Portrait de Joseph Haydn, copyright Landesmuseum Burgenland

Si le grand public connaît les œuvres symphoniques et les oratorios de Joseph Haydn (1732-1809), musicien très admiré par Mozart qui l’appelait son « cher ami », il sait moins que la plupart de ses œuvres ont été composées alors qu’il était maître de chapelle des princes Esterhàzy à Eisenstadt (Autriche), une ville connue aujourd’hui comme étant « la ville de Haydn ». Entré à leur service en 1761, il demeurera à Eisenstadt pendant 30 ans.
C’est dans les années 1770 que Joseph Haydn compose, pour le prince Nicolas II Esterhàzy, deux de ses plus célèbres œuvres vocales religieuses, de facture assez brève et structurées autour de l’usage de l’orgue qui apparaît central. Elles apparaissent comme caractéristiques du travail de composition qu’Haydn produit à Eisenstadt :

  • C’est en 1770/71, qu’Haydn composa son « Salve Regina » en quatre mouvements, caractérisé par l’utilisation concertante de l’orgue. Le compositeur, alors âgé de 40 ans, y excelle dans la transposition musicale de cette antienne dédiée à la Vierge Marie. Prévu à l’origine pour quatre solistes, c’est dans la version pour chœur mixte à 4 voix que Volubilis a choisi de proposer cette œuvre.
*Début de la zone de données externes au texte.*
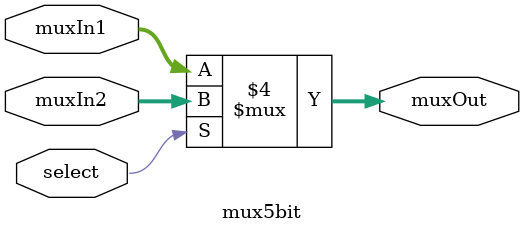
<source format=v>

module mux5bit(input select, input [4:0] muxIn1, input [4:0] muxIn2, output reg [4:0] muxOut);
always @(*)begin
  if (select == 0)
    muxOut = muxIn1;
  else
    muxOut = muxIn2;
end

endmodule

</source>
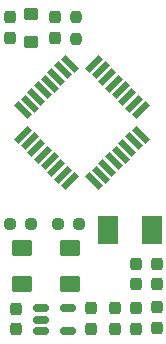
<source format=gbr>
%TF.GenerationSoftware,KiCad,Pcbnew,(6.0.7)*%
%TF.CreationDate,2023-06-10T06:11:36-04:00*%
%TF.ProjectId,atmega328pb_breakout,61746d65-6761-4333-9238-70625f627265,rev?*%
%TF.SameCoordinates,Original*%
%TF.FileFunction,Paste,Top*%
%TF.FilePolarity,Positive*%
%FSLAX46Y46*%
G04 Gerber Fmt 4.6, Leading zero omitted, Abs format (unit mm)*
G04 Created by KiCad (PCBNEW (6.0.7)) date 2023-06-10 06:11:36*
%MOMM*%
%LPD*%
G01*
G04 APERTURE LIST*
G04 Aperture macros list*
%AMRoundRect*
0 Rectangle with rounded corners*
0 $1 Rounding radius*
0 $2 $3 $4 $5 $6 $7 $8 $9 X,Y pos of 4 corners*
0 Add a 4 corners polygon primitive as box body*
4,1,4,$2,$3,$4,$5,$6,$7,$8,$9,$2,$3,0*
0 Add four circle primitives for the rounded corners*
1,1,$1+$1,$2,$3*
1,1,$1+$1,$4,$5*
1,1,$1+$1,$6,$7*
1,1,$1+$1,$8,$9*
0 Add four rect primitives between the rounded corners*
20,1,$1+$1,$2,$3,$4,$5,0*
20,1,$1+$1,$4,$5,$6,$7,0*
20,1,$1+$1,$6,$7,$8,$9,0*
20,1,$1+$1,$8,$9,$2,$3,0*%
%AMRotRect*
0 Rectangle, with rotation*
0 The origin of the aperture is its center*
0 $1 length*
0 $2 width*
0 $3 Rotation angle, in degrees counterclockwise*
0 Add horizontal line*
21,1,$1,$2,0,0,$3*%
G04 Aperture macros list end*
%ADD10RotRect,1.600000X0.550000X135.000000*%
%ADD11RotRect,1.600000X0.550000X225.000000*%
%ADD12R,1.700000X2.400000*%
%ADD13RoundRect,0.150000X-0.512500X-0.150000X0.512500X-0.150000X0.512500X0.150000X-0.512500X0.150000X0*%
%ADD14RoundRect,0.237500X-0.250000X-0.237500X0.250000X-0.237500X0.250000X0.237500X-0.250000X0.237500X0*%
%ADD15RoundRect,0.237500X0.250000X0.237500X-0.250000X0.237500X-0.250000X-0.237500X0.250000X-0.237500X0*%
%ADD16RoundRect,0.237500X-0.237500X0.250000X-0.237500X-0.250000X0.237500X-0.250000X0.237500X0.250000X0*%
%ADD17RoundRect,0.250000X-0.350000X0.275000X-0.350000X-0.275000X0.350000X-0.275000X0.350000X0.275000X0*%
%ADD18RoundRect,0.250001X-0.624999X0.462499X-0.624999X-0.462499X0.624999X-0.462499X0.624999X0.462499X0*%
%ADD19RoundRect,0.237500X0.237500X-0.300000X0.237500X0.300000X-0.237500X0.300000X-0.237500X-0.300000X0*%
%ADD20RoundRect,0.237500X-0.237500X0.300000X-0.237500X-0.300000X0.237500X-0.300000X0.237500X0.300000X0*%
G04 APERTURE END LIST*
D10*
%TO.C,U1*%
X111515305Y-68485103D03*
X112080990Y-67919417D03*
X112646676Y-67353732D03*
X113212361Y-66788047D03*
X113778047Y-66222361D03*
X114343732Y-65656676D03*
X114909417Y-65090990D03*
X115475103Y-64525305D03*
D11*
X115475103Y-62474695D03*
X114909417Y-61909010D03*
X114343732Y-61343324D03*
X113778047Y-60777639D03*
X113212361Y-60211953D03*
X112646676Y-59646268D03*
X112080990Y-59080583D03*
X111515305Y-58514897D03*
D10*
X109464695Y-58514897D03*
X108899010Y-59080583D03*
X108333324Y-59646268D03*
X107767639Y-60211953D03*
X107201953Y-60777639D03*
X106636268Y-61343324D03*
X106070583Y-61909010D03*
X105504897Y-62474695D03*
D11*
X105504897Y-64525305D03*
X106070583Y-65090990D03*
X106636268Y-65656676D03*
X107201953Y-66222361D03*
X107767639Y-66788047D03*
X108333324Y-67353732D03*
X108899010Y-67919417D03*
X109464695Y-68485103D03*
%TD*%
D12*
%TO.C,Y1*%
X112704000Y-72644000D03*
X116404000Y-72644000D03*
%TD*%
D13*
%TO.C,U2*%
X107066500Y-79248000D03*
X107066500Y-80198000D03*
X107066500Y-81148000D03*
X109341500Y-81148000D03*
X109341500Y-79248000D03*
%TD*%
D14*
%TO.C,R3*%
X104394000Y-72136000D03*
X106219000Y-72136000D03*
%TD*%
D15*
%TO.C,R2*%
X110283000Y-72136000D03*
X108458000Y-72136000D03*
%TD*%
D16*
%TO.C,R1*%
X109982000Y-54610000D03*
X109982000Y-56435000D03*
%TD*%
D17*
%TO.C,L1*%
X106172000Y-54356000D03*
X106172000Y-56656000D03*
%TD*%
D18*
%TO.C,D13*%
X105410000Y-74168000D03*
X105410000Y-77143000D03*
%TD*%
%TO.C,POWER*%
X109474000Y-74168000D03*
X109474000Y-77143000D03*
%TD*%
D19*
%TO.C,C9*%
X104394000Y-56335000D03*
X104394000Y-54610000D03*
%TD*%
%TO.C,C8*%
X113284000Y-80973000D03*
X113284000Y-79248000D03*
%TD*%
%TO.C,C7*%
X115062000Y-80973000D03*
X115062000Y-79248000D03*
%TD*%
D20*
%TO.C,C6*%
X111252000Y-79248000D03*
X111252000Y-80973000D03*
%TD*%
%TO.C,C5*%
X104902000Y-79301000D03*
X104902000Y-81026000D03*
%TD*%
D19*
%TO.C,C4*%
X116840000Y-80872500D03*
X116840000Y-79147500D03*
%TD*%
%TO.C,C3*%
X115062000Y-77216000D03*
X115062000Y-75491000D03*
%TD*%
%TO.C,C2*%
X116840000Y-77216000D03*
X116840000Y-75491000D03*
%TD*%
D20*
%TO.C,C1*%
X108204000Y-54610000D03*
X108204000Y-56335000D03*
%TD*%
M02*

</source>
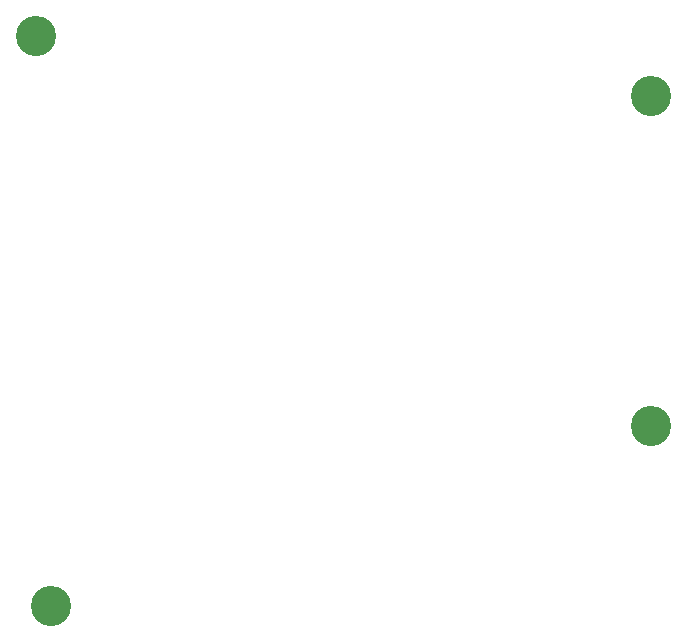
<source format=gbs>
G04*
G04 #@! TF.GenerationSoftware,Altium Limited,Altium Designer,19.0.15 (446)*
G04*
G04 Layer_Color=16711935*
%FSLAX25Y25*%
%MOIN*%
G70*
G01*
G75*
%ADD56C,0.13398*%
D56*
X5000Y-95000D02*
D03*
X0Y95000D02*
D03*
X205000Y-35000D02*
D03*
Y75000D02*
D03*
M02*

</source>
  • Haydn a probablement écrit sa « Missa brevis sancti Johannis de Deo » en 1775 pour les Frères hospitaliers de l’abbaye d’Eisenstadt, dont le saint patron était Saint Jean de Dieu. L’œuvre tire son surnom -la « Messe du petit orgue » – du solo d’orgue dans le « Benedictus » et en référence à la « Grande Messe pour orgue », autre nom donné à la « Missa in honorem Beatissimae Virginis Mariae », la quatrième messe de Haydn. Un solo d’orgue dans le Benedictus était une pratique courante à l’époque. Il est également possible que ce nom vienne de l’instrument lui-même sur lequel Haydn a joué cette pièce lors de la première représentation, un orgue positif sans pédale. Les mouvements « Gloria » et « Credo » sont extrêmement courts grâce à l’emploi de la technique de la  polytexture: « plusieurs phrases du texte [sont mises en place] simultanément dans différentes voix. » Haydn pousse ici cette pratique à l’extrême, en omettant les mots « Et in unum Dominum, Iesum Christum, Filium Dei unigenitum » (« Et en un seul Seigneur, Jésus-Christ, le Fils unique de Dieu ») du Credo. Le Benedictus est le seul mouvement qui n’est pas en si bémol majeur, et qui est destiné à une voix soliste de soprano.